» Trecho dado
□ □ □ □

É a derrocada do Bolivarianismo?

Doutor em História vê queda do preço do petróleo como fator de crise na Venezuela Escritor diz que Congresso pode convocar referendo para revogar mandato presidencial Especialista aponta ausência de hegemonia de Nicolás Maduro para explicar derrota

  • Doutor em História vê queda do preço do petróleo como fator de crise na Venezuela
  • Escritor diz que Congresso pode convocar referendo para revogar mandato presidencial
  • Especialista aponta ausência de hegemonia de Nicolás Maduro para explicar derrota
  • Pesquisador frisa que o tal socialismo do século XXI nunca existiu de fato no país


A queda vertiginosa do preço do petróleo teria sido o principal fator a asfixiar a economia e a sociedade da Venezuela, diz com exclusividade ao Diário da Manhã, o doutor em História Social pela Universidade de São Paulo (USP) e jornalista, especialista em bolivarianismo, Gilberto Maringoni.

“Em julho de 2014, ele valia US$ 115. Um ano depois era cotado a US$ 53. E hoje está por volta de US$ 30. Para um país em que o óleo responde por cerca  de 97,5% de sua pauta de exportações é algo fatal. Haveria condições de se mudar isso ao longo dos anos Chávez. Em tese, sim, na prática é muito difícil.”

O escritor observa que inépcia administrativa, falta de liderança de Nicolás Maduro e o desabastecimento de produtos de primeira necessidade provocaram o descrédito dos agentes econômicos. “Não pode funcionar um país em que a taxa oficial de câmbio é de 6,3 bolívares por dólar e a do paralelo é mais de cem vezes maior”, explica o ex-chargista de O Estado de S. Paulo.

PERFIL

Nome completo: Gilberto Maringoni

Idade: 58

Formação: Doutor em História Social pela USP

Livros publicados: A Venezuela que se inventa (2004), A revolução venezuelana (2009), Direitos humanos, imagens do Brasil (2010), Desenvolvimento, o grande debate de 1944-45 – Simonsen Gudin (2011)

Projeto de novo livro? Uma pesquisa que venho desenvolvendo junto ao CNPq sobre os grandes grupos de comunicação na América Latina

O que andas lendo: Hereges, de Leonardo Padura, e O Estado empreendedor, de Mariana Mazzucato

LEIA A ÍNTEGRA DA ENTREVISTA:

Diário da Manhã – Quais fatores provocaram a crise na Venezuela?

□ □ □ □

» Material fornecido
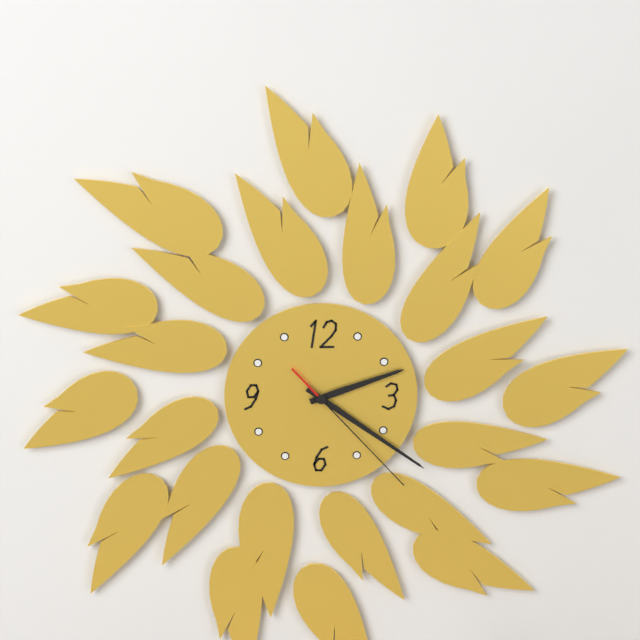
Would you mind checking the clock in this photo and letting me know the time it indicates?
2:21:23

□ □ □ □

» Tarefas
a - Modifique a parte do trecho sobre a Venezuela que vai de "Livros publicados: A" até "Simonsen Gudin (2011)", trocando "Livros publicados" por "Obras publicadas".
b - Dê prosseguimento ao trecho sobre a Venezuela a partir do ponto em que ele termina.

» Respostas esperadas
a -
Obras publicadas: A Venezuela que se inventa (2004), A revolução venezuelana (2009), Direitos humanos, imagens do Brasil (2010), Desenvolvimento, o grande debate de 1944-45 – Simonsen Gudin (2011)

b -
Gilberto Maringoni – O principal fator não é controlável pelo governo. Trata-se da queda vertiginosa do preço do barril do petróleo no mercado internacional. Em julho de 2014, ele valia US$ 115. Um ano depois era cotado a US$ 53. E hoje está por volta de US$ 30. Para um país em que o óleo responde por cerca 97,5% de sua pauta de exportações é algo fatal. Haveria condições de se mudar isso, ao longo dos anos de Hugo Chávez. Em tese, sim, na prática é muito difícil. Em tempos de bonança petroleira, o país tem propensão a importar. Está inundado de dólares e com o câmbio apreciado, o que torna as importações baratas. Com um mercado interno pequeno, é muito difícil à Venezuela atrair investimentos produtivos.

DM – O que motivou a derrota dos bolivarianos nas urnas?

Giberto Maringoni – Há um conjunto de fatores, a começar pela queda dos preços de seu principal produto, como falei. Mas há desde inépcia administrativa, falta de liderança de Nicolás Maduro, até a crise econômica interna que abala as expectativas da população. Ela gera desabastecimento de produtos de primeira necessidade e descrédito dos agentes econômicos. Não pode funcionar um país em que a taxa oficial de câmbio é de 6,3 bolívares por dólar e a do paralelo é mais de cem vezes maior. Há uma carência de moeda forte no país que gera desequilíbrio nos preços relativos e torna atividades de importação extremamente complicadas. A isso tudo se soma a perda de iniciativa política do governo e temos um coquetel de fatores a explicar a derrota.

DM – O Parlamento pode derrubar Nicolás Maduro?

Gilberto Maringoni – Democraticamente, não. Mas pode iniciar a convocação do mecanismo constitucional do referendo revogatório. Trata-se de uma consulta à população para ver se, passada a metade do mandato, o presidente segue no poder ou não.

DM – Existe risco de golpe institucional na Venezuela como os que ocorreram no Paraguai e Honduras?

Gilberto Maringoni – Agora é muito improvável. A oposição conquistou uma maioria incontestável na Assembleia Nacional e tem a perspectiva de derrotar o governo em eleições presidenciais ou num possível referendo. Só se fosse muito inábil buscaria uma situação de força, que poderia isolá-la internacionalmente. Não há razão para golpe em uma situação de crescimento da oposição.

DM – A saída do ministro da Economia é uma luz no fim do túnel?

Gilberto Maringoni – É algo preocupante. Luís Salas é um sociólogo marcadamente de esquerda, nomeado há apenas quarenta dias. Não teve tempo sequer de esquentar a cadeira. Foi substituído pelo empresário Miguel Pérez Abad. É possível que seja uma tentativa de estabelecer pontes com o setor privado. A troca é preocupante não pelos nomes em si, mas por aparentar uma tática um tanto errática na condução do Estado.

DM – O socialismo do século XXI acabou?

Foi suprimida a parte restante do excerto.